Nearly 20 years after his father's assassination, Ahmad hoped to continue the mission against the insurgents by jumping into Afghanistan's political fray.

Coming face to face with his father's body was a profound shock for a child who, despite war's devastation, had never seen a corpse before. "Everything changed," Ahmad told AFP. "From that moment I realised I had to change everything I learned so far, and at the age of 12 I had to be another person."

Objecting to the direction of the Afghan peace process in 2019 — which Ahmad believed did not represent the interests of all Afghans — in September 2019, he announced the creation of a new coalition of Mujahideen leaders modeled on the Northern Alliance that resisted the Taliban in the 1990s.

The coalition, known as the National Resistance Front of Afghanistan or the Second Resistance/Panjshir resistance, became one of several independent military forces built up ahead of the United States military withdrawal.

The group is based on the National Front, known commonly as the Northern Alliance, an Opposition group formed in 1992 to fight the Communist government and which tried to negotiate and ultimately fought the Taliban from 1994 to 2001.

The son of the most famous Mujahideen leader has only two goals: to drive out the Taliban insurgency and to restore power to the people.

He spent most of this youth abroad, studying. He went to high school in Iran and then graduated from the Sandhurst Military Academy in England. In 2012, he commenced an undergraduate degree in War Studies at King's College, London where he obtained his Bachelor's Degree in 2015. He then obtained his Master's Degree in International Politics from the University of London in 2016.

He has served as Afghan Ambassador to the UK, Special Representative of Ahmad Shah Massoud in Europe, and the representative of the Jamiat-e Islami Party in London. He is the founder of a political party called Nahzat-e-Melli-ye Afghanistan (National Movement Party of Afghanistan) and the founder of the Mandegar Daily newspaper and the history magazine Yad–e-Yar (The Memory of Friends). Massoud published the National Agenda, his first book, in 2012.

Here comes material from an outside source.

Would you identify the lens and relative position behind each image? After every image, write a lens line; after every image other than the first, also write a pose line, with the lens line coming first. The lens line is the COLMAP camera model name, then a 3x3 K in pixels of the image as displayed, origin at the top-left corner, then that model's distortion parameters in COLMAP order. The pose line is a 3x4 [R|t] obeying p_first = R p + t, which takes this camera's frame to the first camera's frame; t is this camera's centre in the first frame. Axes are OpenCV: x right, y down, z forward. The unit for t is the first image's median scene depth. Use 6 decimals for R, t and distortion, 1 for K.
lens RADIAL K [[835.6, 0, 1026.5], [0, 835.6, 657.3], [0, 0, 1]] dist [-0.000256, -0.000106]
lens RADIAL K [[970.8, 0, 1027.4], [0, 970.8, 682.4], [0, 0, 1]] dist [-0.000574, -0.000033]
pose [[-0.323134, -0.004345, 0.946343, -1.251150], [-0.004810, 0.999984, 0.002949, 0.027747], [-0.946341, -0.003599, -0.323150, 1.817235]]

He was appointed as the Massoud Foundation's CEO in November 2016.

Following his father's footsteps

In an opinion piece published in The Washington Post on Wednesday, Ahmad stated that he was following in his father's footsteps to take on the insurgent outfit with other fighters.

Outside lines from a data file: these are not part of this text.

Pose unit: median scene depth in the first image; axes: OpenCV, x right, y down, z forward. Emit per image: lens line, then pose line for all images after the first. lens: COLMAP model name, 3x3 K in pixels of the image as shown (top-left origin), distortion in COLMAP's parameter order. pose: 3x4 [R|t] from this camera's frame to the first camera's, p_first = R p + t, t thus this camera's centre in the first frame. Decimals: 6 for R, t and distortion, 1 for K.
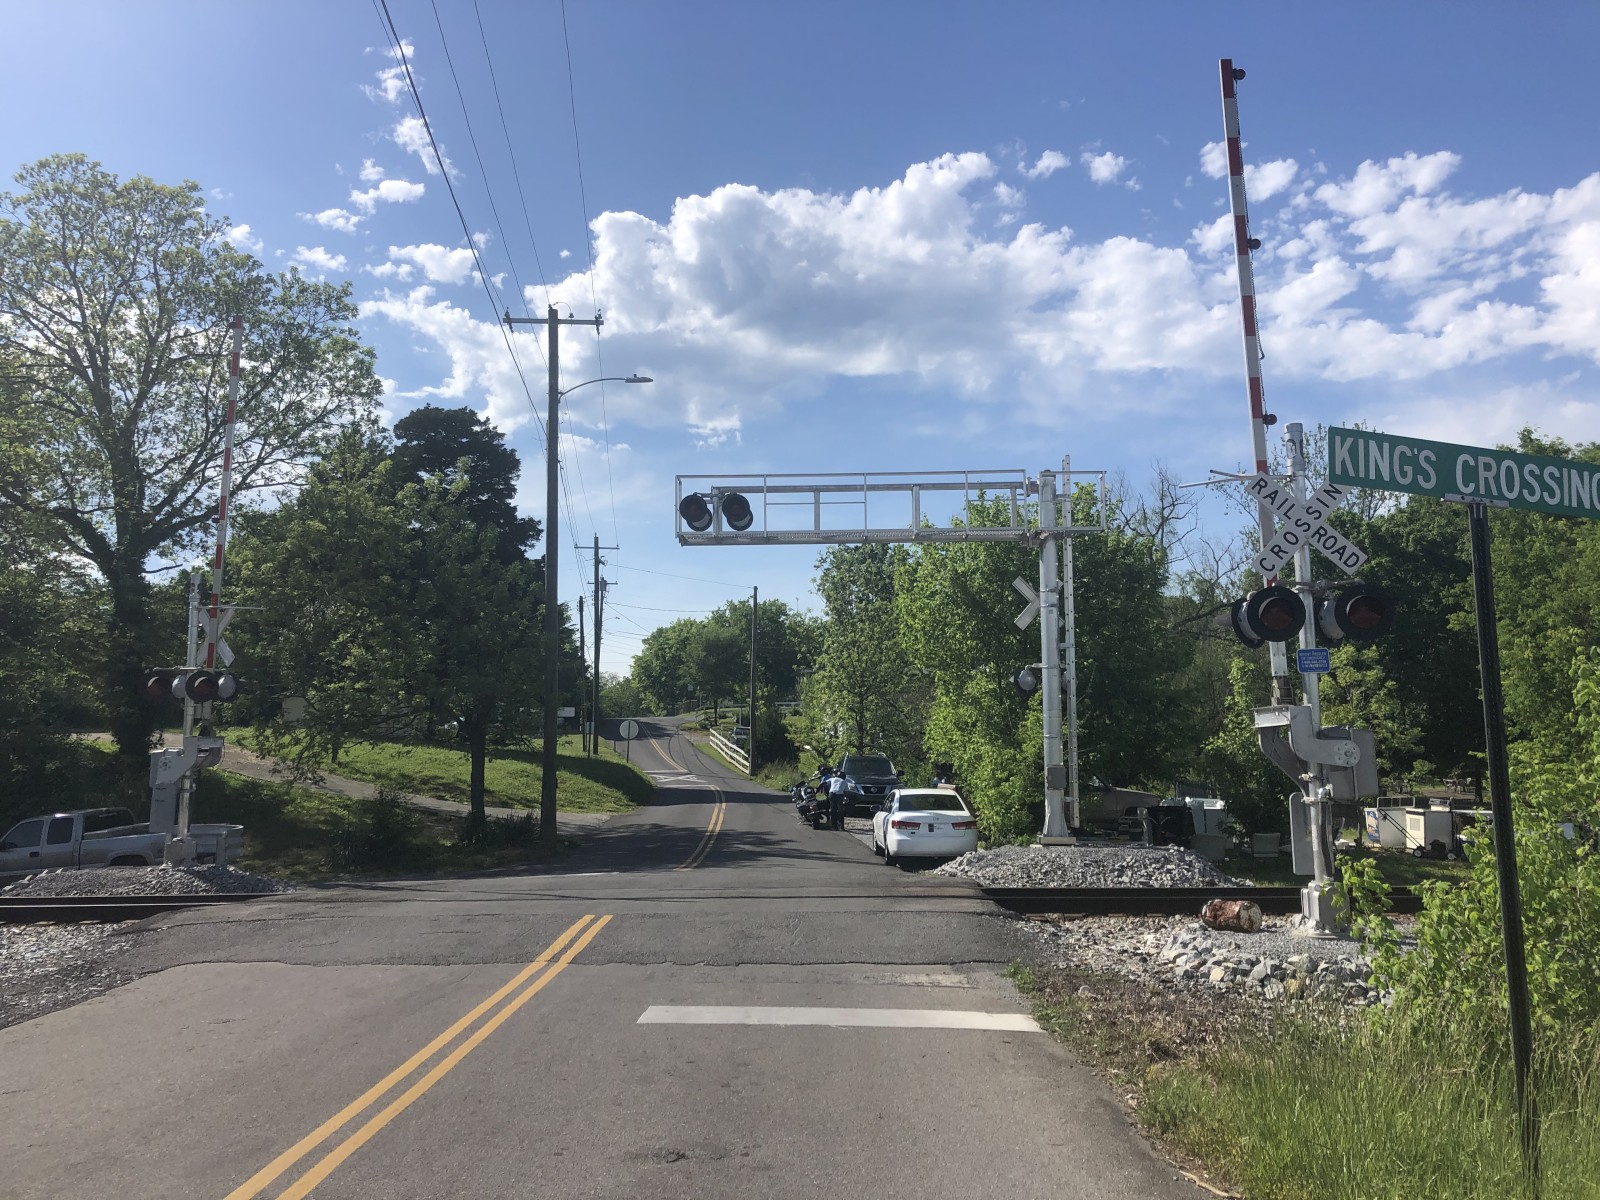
lens RADIAL K [[1304.7, 0, 783.7], [0, 1304.7, 533.5], [0, 0, 1]] dist [-0.004947, -0.001870]
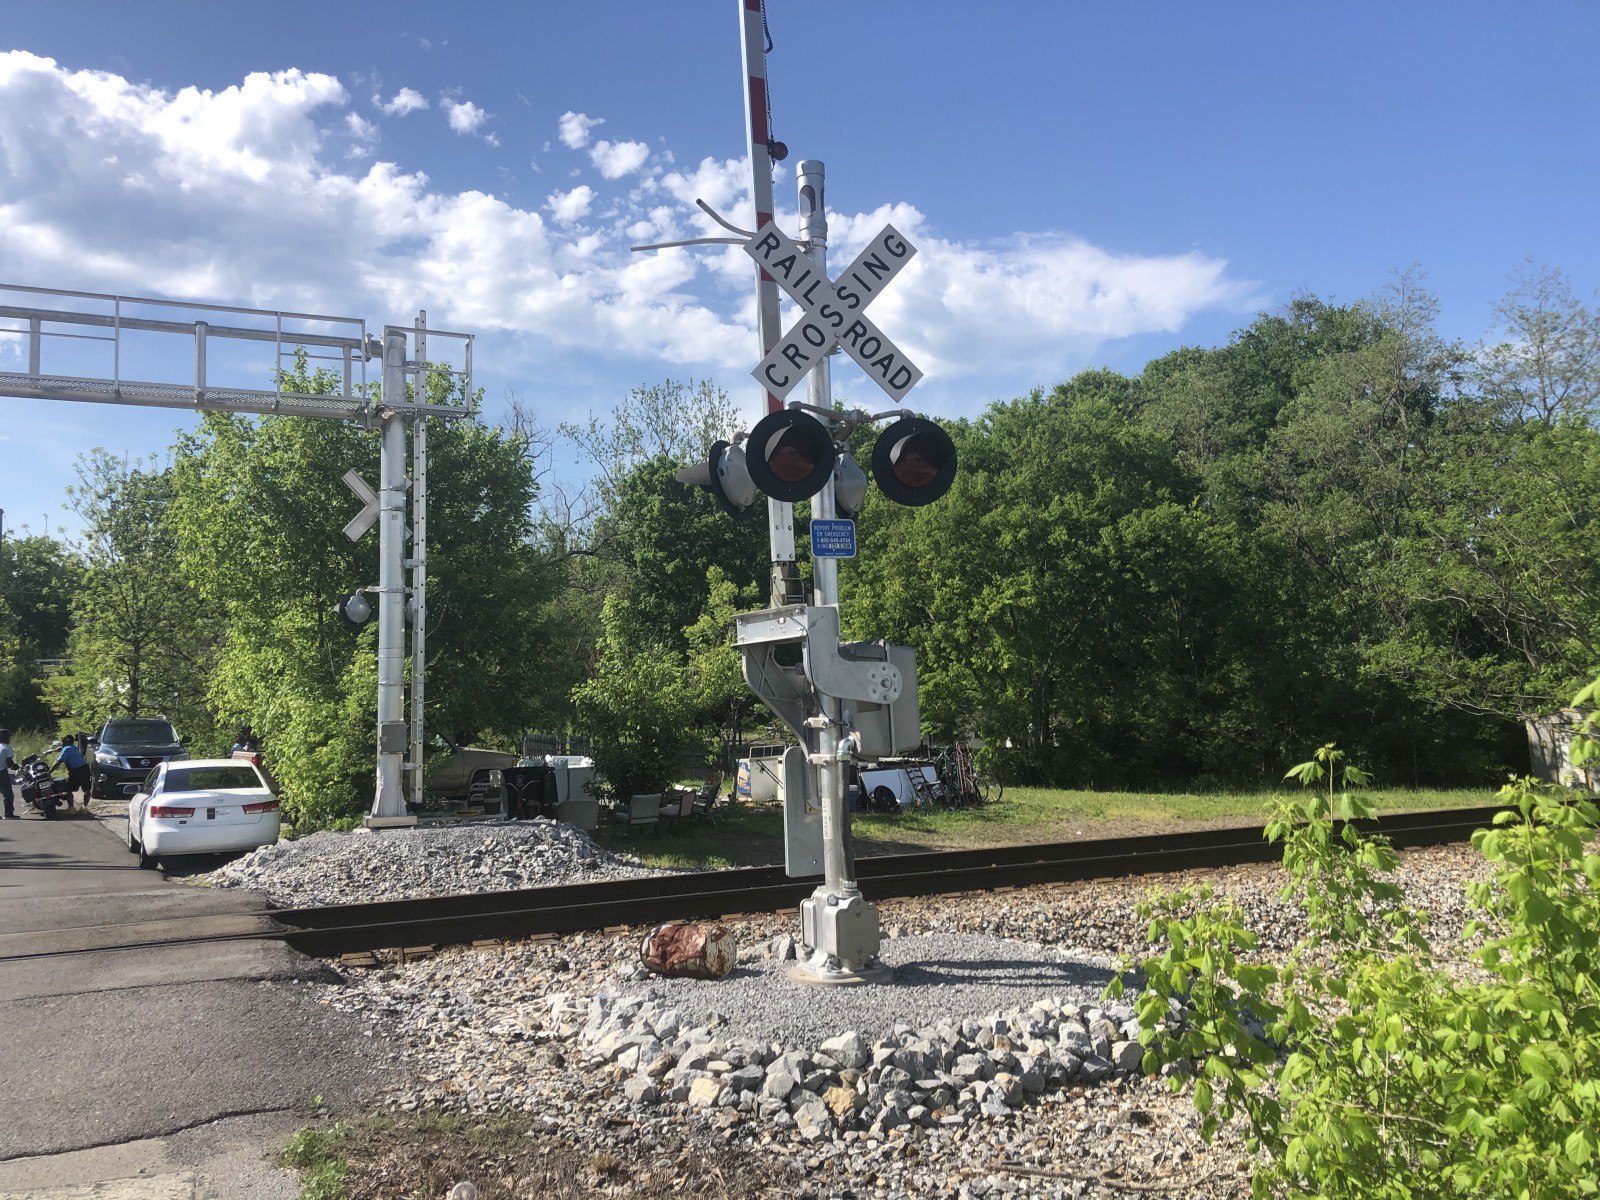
lens RADIAL K [[1304.7, 0, 803.2], [0, 1304.7, 569.2], [0, 0, 1]] dist [-0.004947, -0.001870]
pose [[0.872544, 0.027342, 0.487770, 0.025442], [-0.055428, 0.997526, 0.043236, 0.024622], [-0.485381, -0.064761, 0.871901, 0.130609]]
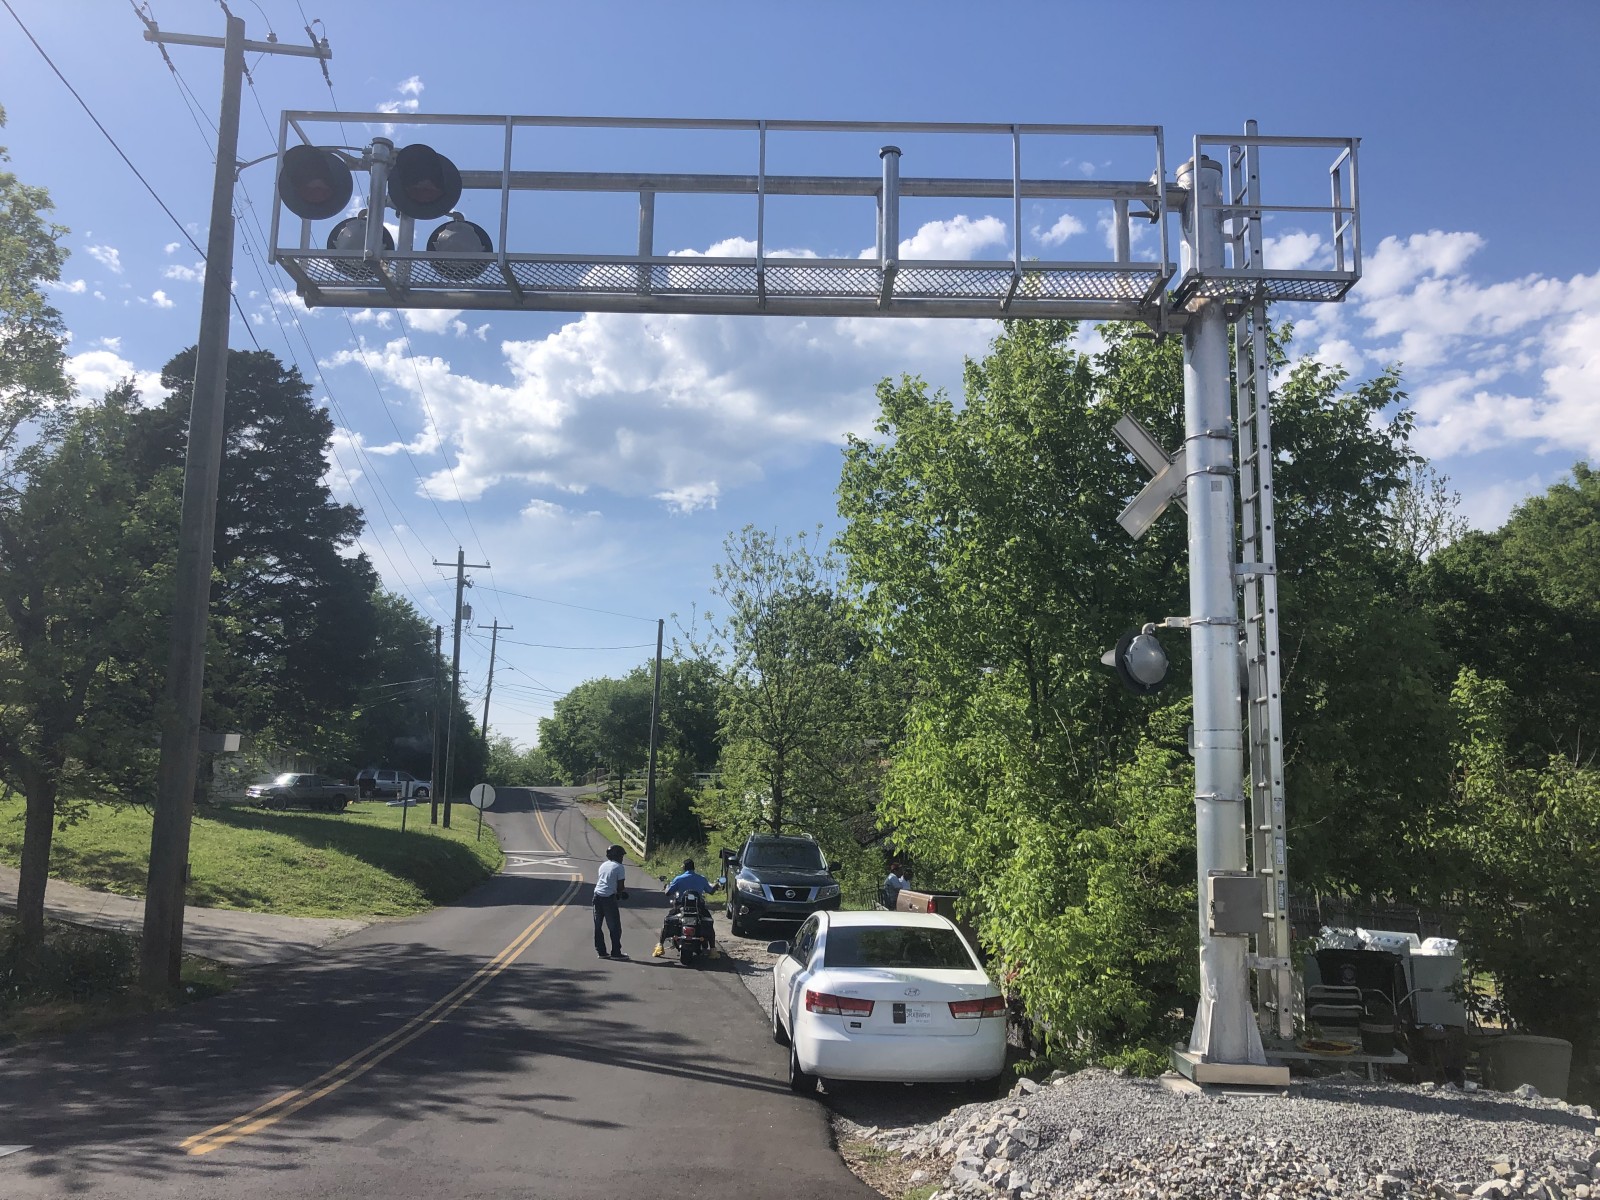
lens RADIAL K [[1304.7, 0, 786.4], [0, 1304.7, 619.1], [0, 0, 1]] dist [-0.004947, -0.001870]
pose [[0.998674, 0.029837, 0.041952, 0.032006], [-0.029974, 0.999547, 0.002644, 0.057331], [-0.041854, -0.003898, 0.999116, 0.336486]]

Along with Saleh, Ahmad is holed up in the Panjshir province which is yet to fall into the hands of the Taliban.

He mentioned that the National Resistance Front not only has a lot of ammunition but also a considerable number of soldiers who disapproved of the surrender by their commanders.

Ahmad said the Taliban poses a threat beyond Afghanistan's borders. "Under Taliban control, Afghanistan will without a doubt become ground zero of radical Islamist terrorism; plots against democracies will be hatched here once again."

Ahmad said his fighters are ready for the coming conflict, but need American assistance.

Ahead of the Taliban takeover, Ahmad Massoud had told Atlantic Council that he was willing to negotiate. "I am willing and ready to forgive the blood of my father for the sake of peace in Afghanistan and security and stability in Afghanistan,” Massoud said, insisting that Afghans were not willing to give in to the "will of terrorism”.

Ahmad had earlier told CBC News that his new alliance wants to foster a country with a moderate Islamic system that supports social justice and to be able to solve the country's problems with unity.

Recently, after most of the country surrendered to the Taliban , Ahmad and Saleh met in Panjshir and declared their rejection of Taliban rule.

However, with Panjshir being the only province that has stayed out of the Taliban’s control so far, it remains to be seen, whether Ahmad's earlier readiness to "create an inclusive government with the Taliban" via political negotiation is a possibility or not.

Previously, Ahmad had predicted that a precipitous American troop pullout could lead to a collapse of Afghanistan's security forces, where corruption and poor leadership remain prevalent. "Unfortunately the government is not capable to continue fighting against the Taliban," Massoud had told The Straits Times.